How a synthetic ETF replicates its index

 

 

ETF Replication

 

In the case of commodities it would be inconceivable to take delivery of thousands of cows because you wanted to track livestock so a synthetic ETF uses a total return swap instead of physical holdings to earn the return of its index.

A total return swap is a derivative contract provided by a counterparty such as a global bank or other large financial institution whereby the counterparty pays the ETF the return of the index it tracks including dividends in exchange for a fee and the investment return of collateral posted on behalf of the ETF.

Collateral is used to mitigate the possibility of investors losing out if the counterparty defaults on its obligation to pay, which exposes synthetic ETFs to some counterparty risk which investors should understand.

Cash invested in the ETF secures a basket of securities that form its collateral, and this would be sold and the proceeds used to return the investor’s money if the counterparty were to default.

Collateral is often held in securities completely unrelated to the market the ETF follows – a FTSE All-Share synthetic ETF may hold some of its collateral in bonds or Japanese equities!

UCITS ETFs (those approved and regulated by EU rules) are not allowed to expose more than 10% of their Net Asset Value (NAV) to counterparty risk and many providers apply even stricter criteria and ‘over collateralise’ so that the ETF is protected by collateral worth more than 100% of its NAV.

Synthetic ETFs have been subject to a great deal of scrutiny from the media and regulators which has led providers to spread the risk by using multiple counterparties, increase the quality of collateral and revalue it daily in order to ensure that it is 100% of NAV, thereby reducing counterparty risk.

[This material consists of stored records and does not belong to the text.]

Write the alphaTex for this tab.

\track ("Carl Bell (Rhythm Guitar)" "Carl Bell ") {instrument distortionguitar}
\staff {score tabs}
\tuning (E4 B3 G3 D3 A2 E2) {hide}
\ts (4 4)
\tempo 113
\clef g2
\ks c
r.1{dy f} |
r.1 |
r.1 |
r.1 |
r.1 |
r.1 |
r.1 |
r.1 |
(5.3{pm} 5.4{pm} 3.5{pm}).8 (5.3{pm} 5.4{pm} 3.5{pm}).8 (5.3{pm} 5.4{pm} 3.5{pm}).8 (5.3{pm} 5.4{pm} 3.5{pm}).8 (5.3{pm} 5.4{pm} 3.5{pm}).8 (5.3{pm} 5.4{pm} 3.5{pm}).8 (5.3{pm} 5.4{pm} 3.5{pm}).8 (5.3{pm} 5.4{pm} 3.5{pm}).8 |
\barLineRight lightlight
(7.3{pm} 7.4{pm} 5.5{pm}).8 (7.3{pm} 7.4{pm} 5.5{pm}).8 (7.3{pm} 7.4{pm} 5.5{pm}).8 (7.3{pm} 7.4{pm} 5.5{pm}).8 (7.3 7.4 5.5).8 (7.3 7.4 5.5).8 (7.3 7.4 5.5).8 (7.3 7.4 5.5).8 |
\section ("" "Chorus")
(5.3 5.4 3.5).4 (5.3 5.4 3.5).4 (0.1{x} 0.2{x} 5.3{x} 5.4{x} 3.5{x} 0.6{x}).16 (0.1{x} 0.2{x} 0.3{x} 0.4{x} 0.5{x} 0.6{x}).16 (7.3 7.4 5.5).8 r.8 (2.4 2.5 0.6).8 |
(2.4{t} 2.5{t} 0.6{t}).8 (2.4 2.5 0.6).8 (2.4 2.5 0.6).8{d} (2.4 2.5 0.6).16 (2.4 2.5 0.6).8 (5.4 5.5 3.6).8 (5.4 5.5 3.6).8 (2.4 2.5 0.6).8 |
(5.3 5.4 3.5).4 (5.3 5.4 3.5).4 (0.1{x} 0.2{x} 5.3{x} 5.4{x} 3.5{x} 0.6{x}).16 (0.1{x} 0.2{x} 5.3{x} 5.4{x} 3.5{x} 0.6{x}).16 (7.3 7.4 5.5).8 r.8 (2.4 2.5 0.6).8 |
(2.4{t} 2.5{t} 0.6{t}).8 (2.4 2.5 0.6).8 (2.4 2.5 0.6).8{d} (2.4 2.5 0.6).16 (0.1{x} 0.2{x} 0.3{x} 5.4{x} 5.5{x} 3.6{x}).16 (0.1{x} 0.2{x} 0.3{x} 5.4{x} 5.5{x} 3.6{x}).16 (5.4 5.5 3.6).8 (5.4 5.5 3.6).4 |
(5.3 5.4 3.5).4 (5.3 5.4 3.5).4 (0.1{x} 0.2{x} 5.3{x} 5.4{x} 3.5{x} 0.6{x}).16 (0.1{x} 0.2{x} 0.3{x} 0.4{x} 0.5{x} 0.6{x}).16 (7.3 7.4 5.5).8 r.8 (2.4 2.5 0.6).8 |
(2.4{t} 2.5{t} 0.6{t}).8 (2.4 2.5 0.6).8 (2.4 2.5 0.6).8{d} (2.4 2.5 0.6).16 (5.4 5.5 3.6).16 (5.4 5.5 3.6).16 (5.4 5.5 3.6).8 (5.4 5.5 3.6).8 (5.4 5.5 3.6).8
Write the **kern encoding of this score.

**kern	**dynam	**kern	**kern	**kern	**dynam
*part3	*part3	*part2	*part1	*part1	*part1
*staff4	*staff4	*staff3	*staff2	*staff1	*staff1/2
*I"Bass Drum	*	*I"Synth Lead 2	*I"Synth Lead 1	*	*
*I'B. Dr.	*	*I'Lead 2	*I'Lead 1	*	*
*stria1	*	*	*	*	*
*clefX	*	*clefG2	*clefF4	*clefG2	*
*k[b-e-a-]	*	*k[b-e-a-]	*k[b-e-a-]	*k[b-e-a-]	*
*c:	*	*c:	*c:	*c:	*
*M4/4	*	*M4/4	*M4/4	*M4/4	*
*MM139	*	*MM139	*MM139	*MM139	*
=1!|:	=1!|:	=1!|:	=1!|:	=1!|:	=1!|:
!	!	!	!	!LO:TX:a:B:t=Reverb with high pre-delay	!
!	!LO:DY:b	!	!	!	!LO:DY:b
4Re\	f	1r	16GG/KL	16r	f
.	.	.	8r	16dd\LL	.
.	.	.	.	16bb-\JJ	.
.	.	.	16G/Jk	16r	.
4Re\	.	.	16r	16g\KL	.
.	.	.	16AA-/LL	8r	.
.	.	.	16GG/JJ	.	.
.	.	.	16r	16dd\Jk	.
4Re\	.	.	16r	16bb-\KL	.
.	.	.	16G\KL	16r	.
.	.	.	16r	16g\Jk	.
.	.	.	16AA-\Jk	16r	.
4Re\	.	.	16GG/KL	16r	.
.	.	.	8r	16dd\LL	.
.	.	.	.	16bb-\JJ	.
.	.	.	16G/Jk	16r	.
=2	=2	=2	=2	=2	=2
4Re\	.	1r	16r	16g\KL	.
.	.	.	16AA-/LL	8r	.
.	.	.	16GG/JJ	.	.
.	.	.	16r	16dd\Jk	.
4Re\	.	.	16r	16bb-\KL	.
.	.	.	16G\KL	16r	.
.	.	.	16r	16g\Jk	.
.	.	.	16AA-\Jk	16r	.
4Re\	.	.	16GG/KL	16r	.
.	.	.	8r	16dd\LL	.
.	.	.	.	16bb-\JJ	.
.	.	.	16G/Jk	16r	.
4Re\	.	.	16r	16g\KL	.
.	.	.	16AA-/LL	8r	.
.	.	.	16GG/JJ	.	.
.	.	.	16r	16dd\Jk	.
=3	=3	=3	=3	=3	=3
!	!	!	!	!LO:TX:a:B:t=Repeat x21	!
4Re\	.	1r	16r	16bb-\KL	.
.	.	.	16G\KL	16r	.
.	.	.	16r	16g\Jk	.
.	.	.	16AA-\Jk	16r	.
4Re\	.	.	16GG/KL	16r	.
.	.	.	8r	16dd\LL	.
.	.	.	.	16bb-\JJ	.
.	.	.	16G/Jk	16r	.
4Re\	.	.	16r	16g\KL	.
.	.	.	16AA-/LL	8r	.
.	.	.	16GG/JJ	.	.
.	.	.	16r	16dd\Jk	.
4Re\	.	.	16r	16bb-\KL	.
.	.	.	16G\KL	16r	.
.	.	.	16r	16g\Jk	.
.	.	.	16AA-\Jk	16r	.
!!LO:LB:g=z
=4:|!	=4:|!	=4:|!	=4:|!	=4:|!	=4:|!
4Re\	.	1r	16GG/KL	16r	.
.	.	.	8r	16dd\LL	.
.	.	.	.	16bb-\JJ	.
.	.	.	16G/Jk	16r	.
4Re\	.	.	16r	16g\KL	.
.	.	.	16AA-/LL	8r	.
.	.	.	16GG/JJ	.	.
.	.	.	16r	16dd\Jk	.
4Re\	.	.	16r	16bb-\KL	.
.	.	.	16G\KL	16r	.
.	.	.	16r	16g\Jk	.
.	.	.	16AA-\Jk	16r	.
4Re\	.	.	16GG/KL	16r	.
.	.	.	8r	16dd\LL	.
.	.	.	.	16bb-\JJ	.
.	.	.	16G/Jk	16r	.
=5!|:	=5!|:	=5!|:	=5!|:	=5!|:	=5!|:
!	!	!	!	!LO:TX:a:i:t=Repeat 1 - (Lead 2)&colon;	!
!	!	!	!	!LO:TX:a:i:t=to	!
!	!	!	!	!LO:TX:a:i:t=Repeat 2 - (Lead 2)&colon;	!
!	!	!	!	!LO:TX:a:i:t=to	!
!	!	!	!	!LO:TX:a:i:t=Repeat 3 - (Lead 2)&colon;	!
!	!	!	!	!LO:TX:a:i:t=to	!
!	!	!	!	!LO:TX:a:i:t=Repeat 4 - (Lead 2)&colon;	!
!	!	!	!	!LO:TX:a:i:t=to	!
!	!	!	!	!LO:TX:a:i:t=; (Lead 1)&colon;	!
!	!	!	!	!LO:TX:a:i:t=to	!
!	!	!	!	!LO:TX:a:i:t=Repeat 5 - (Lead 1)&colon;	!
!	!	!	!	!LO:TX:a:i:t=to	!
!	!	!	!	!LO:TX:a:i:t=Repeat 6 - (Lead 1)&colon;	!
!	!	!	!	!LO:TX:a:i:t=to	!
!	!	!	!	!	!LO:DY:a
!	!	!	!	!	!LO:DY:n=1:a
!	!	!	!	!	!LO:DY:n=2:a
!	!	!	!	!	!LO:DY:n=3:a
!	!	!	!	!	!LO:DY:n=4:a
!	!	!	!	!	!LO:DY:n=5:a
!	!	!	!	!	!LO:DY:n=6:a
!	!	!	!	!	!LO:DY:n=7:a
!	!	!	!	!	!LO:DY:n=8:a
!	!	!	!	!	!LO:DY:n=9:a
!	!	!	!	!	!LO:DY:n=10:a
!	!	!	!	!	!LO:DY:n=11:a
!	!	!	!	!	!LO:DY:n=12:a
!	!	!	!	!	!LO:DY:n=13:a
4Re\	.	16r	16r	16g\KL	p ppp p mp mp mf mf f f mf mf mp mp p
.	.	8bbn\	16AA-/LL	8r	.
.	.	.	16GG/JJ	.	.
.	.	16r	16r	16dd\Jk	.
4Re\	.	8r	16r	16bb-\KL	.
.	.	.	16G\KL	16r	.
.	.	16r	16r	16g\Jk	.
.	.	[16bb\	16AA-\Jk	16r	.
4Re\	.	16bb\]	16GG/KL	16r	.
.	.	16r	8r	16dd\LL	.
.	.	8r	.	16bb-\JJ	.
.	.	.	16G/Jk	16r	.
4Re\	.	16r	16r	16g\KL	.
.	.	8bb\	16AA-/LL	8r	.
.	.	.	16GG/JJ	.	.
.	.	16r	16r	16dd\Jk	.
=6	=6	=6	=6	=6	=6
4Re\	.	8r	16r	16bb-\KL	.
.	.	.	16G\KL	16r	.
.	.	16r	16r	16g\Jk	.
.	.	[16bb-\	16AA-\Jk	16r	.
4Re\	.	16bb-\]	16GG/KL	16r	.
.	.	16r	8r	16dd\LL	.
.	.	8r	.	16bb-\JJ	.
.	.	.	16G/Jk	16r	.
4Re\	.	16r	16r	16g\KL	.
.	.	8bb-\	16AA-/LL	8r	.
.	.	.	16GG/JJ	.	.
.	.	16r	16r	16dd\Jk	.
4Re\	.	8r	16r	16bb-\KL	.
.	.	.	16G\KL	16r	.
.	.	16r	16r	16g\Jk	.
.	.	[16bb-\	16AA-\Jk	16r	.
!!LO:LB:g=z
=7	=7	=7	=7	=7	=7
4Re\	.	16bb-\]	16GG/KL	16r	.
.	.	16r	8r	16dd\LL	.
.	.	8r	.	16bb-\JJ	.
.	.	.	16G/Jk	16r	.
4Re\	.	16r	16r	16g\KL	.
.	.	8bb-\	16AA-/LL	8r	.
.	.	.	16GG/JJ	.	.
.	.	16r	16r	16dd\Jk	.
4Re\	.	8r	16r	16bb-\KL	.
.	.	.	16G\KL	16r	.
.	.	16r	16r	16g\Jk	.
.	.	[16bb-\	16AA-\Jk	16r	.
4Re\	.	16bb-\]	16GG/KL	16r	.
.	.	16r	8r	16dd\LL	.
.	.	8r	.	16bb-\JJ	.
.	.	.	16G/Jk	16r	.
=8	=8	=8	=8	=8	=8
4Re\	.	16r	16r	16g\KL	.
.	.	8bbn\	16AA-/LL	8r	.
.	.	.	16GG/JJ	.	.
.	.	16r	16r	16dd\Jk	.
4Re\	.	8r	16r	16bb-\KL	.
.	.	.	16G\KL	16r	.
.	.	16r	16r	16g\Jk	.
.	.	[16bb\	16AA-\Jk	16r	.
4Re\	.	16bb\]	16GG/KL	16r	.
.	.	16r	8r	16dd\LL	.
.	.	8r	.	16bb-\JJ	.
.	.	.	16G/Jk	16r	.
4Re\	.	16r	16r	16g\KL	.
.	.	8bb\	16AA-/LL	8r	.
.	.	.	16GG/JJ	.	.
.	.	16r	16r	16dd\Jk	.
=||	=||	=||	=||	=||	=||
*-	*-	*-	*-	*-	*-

Synthetic ETFs have two main advantages over physical versions.

Firstly, synthetics provide a low cost way to access certain niche markets that would otherwise be off-limits to most investors.

Secondly, they can sometimes undercut their physical rivals in certain markets with lower Ongoing Charge Figures (OCFs) and tracking error because they avoid the complexities of trading the securities of the index.

Your broker should allow you to screen the products on its platform by replication method, or you can use the Screener at www.justetf.com.